→ EXERCISE DETAILS
What you submit must be an exact copy of the listing below, with no images in it.

[[ INPUT DATA, beginning ]]

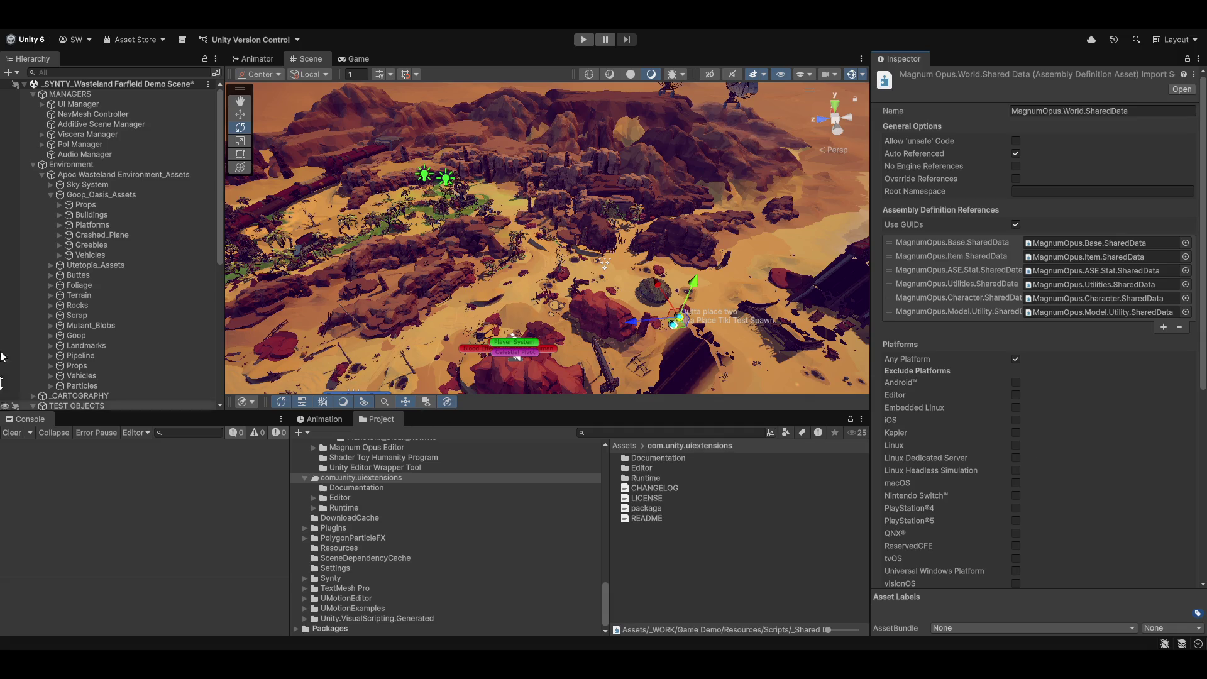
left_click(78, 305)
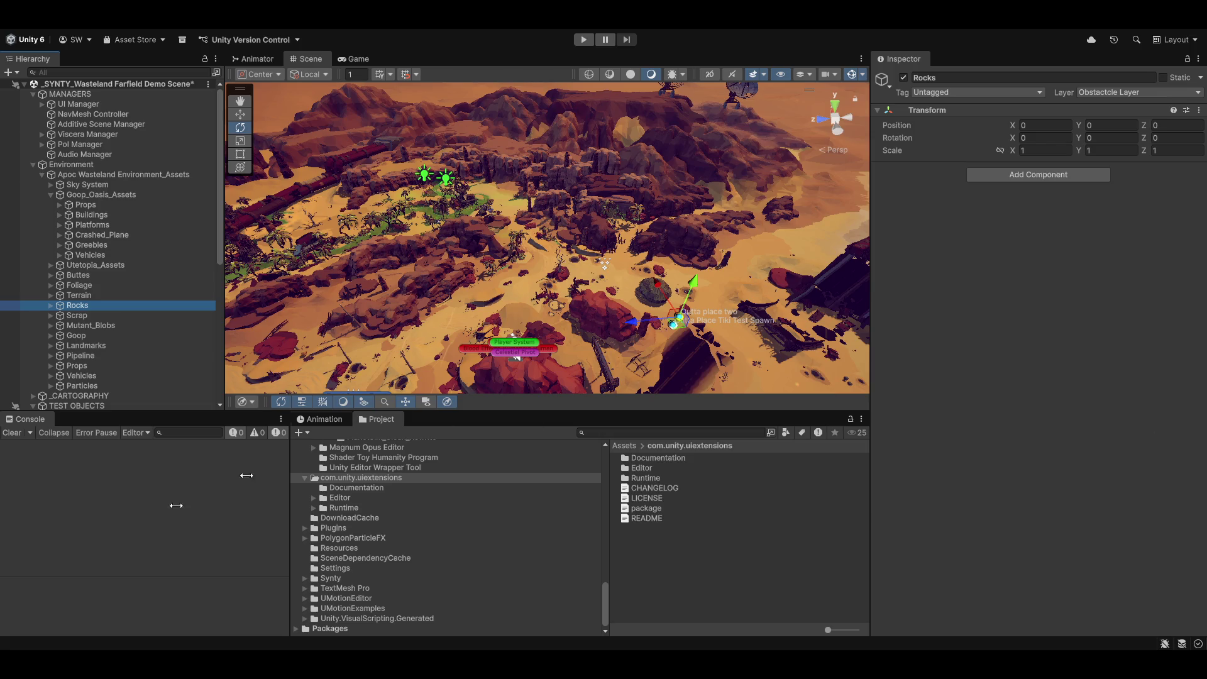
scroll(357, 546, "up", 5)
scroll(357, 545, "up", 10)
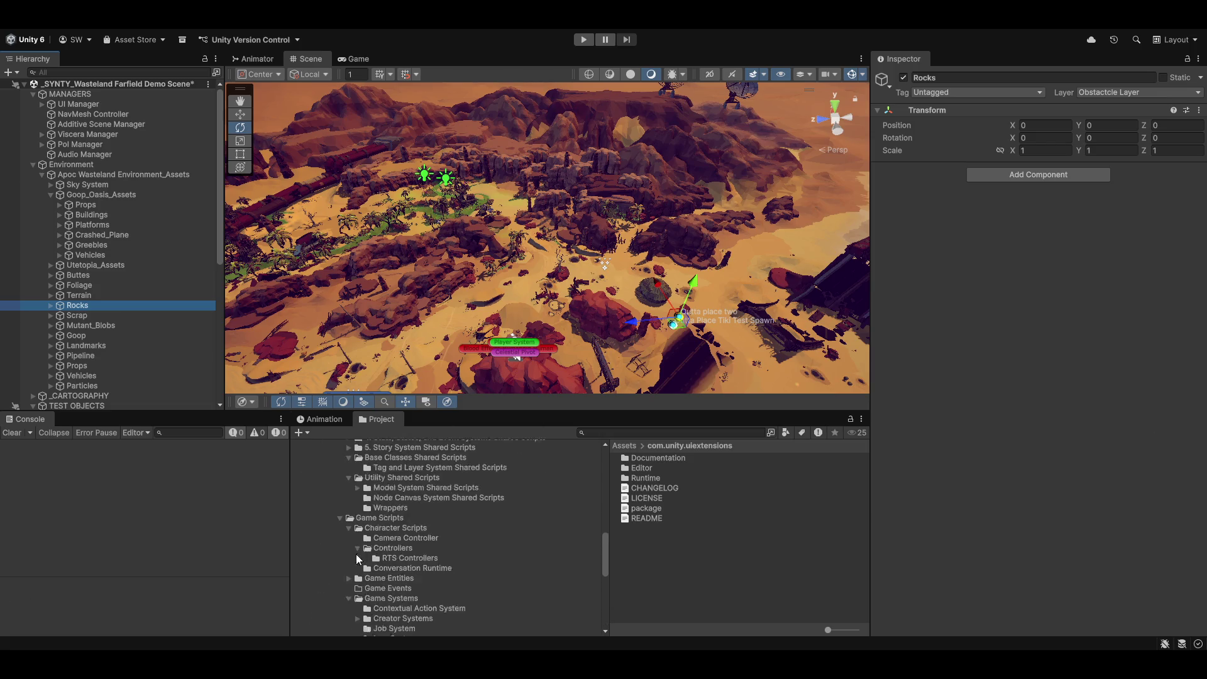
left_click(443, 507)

[[ INPUT DATA, end ]]

→ OUTPUT BELOW
left_click(78, 305)
scroll(357, 546, "up", 5)
scroll(357, 545, "up", 10)
left_click(443, 507)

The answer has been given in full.